---------- DATASET EXTRACT ----------

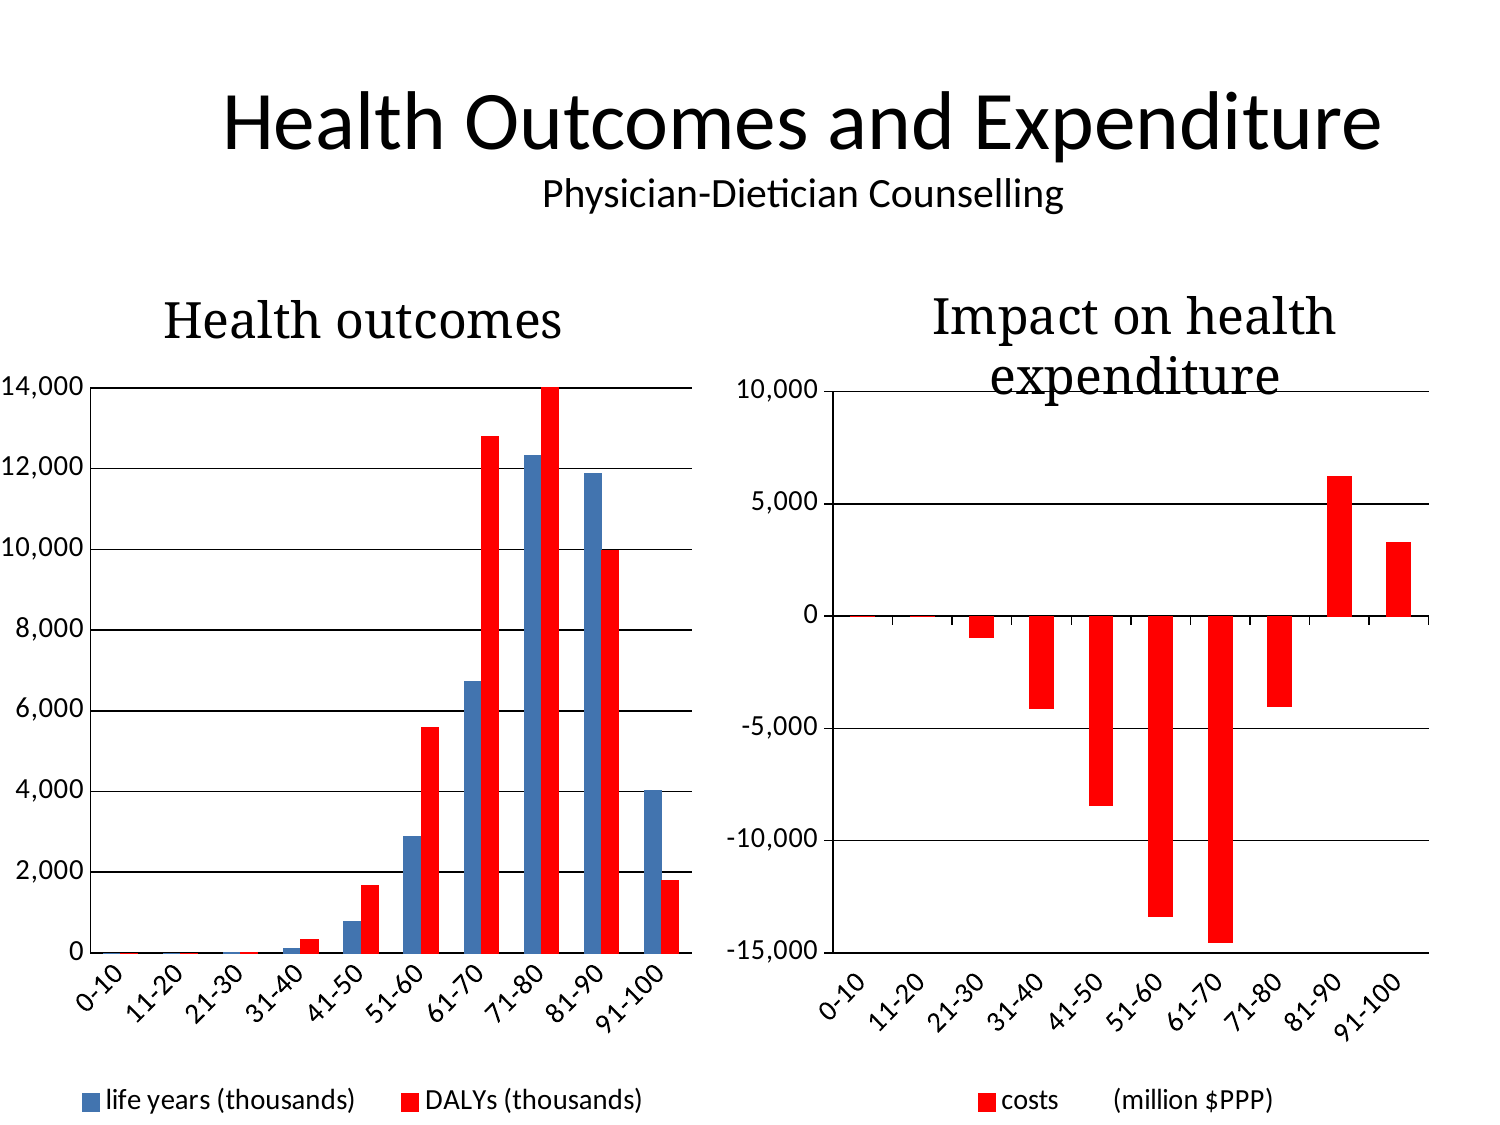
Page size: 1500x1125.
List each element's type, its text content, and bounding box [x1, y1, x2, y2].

chart [0, 362, 716, 1125]
chart [726, 374, 1500, 1125]
text_box Health outcomes [0, 281, 727, 356]
title Health Outcomes and Expenditure Physician-Dietician Counselling [102, 47, 1500, 235]
text_box Impact on health expenditure [789, 277, 1481, 373]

----------

| EXERCISE INSTRUCTIONS |
Reproduce each entry exactly, without the pictures.

| EXPECTED ANSWER |
Page size: 1500x1125.
List each element's type, its text content, and bounding box [x1, y1, x2, y2].

chart [0, 362, 716, 1125]
chart [726, 374, 1500, 1125]
text_box Health outcomes [0, 281, 727, 356]
title Health Outcomes and Expenditure Physician-Dietician Counselling [102, 47, 1500, 235]
text_box Impact on health expenditure [789, 277, 1481, 373]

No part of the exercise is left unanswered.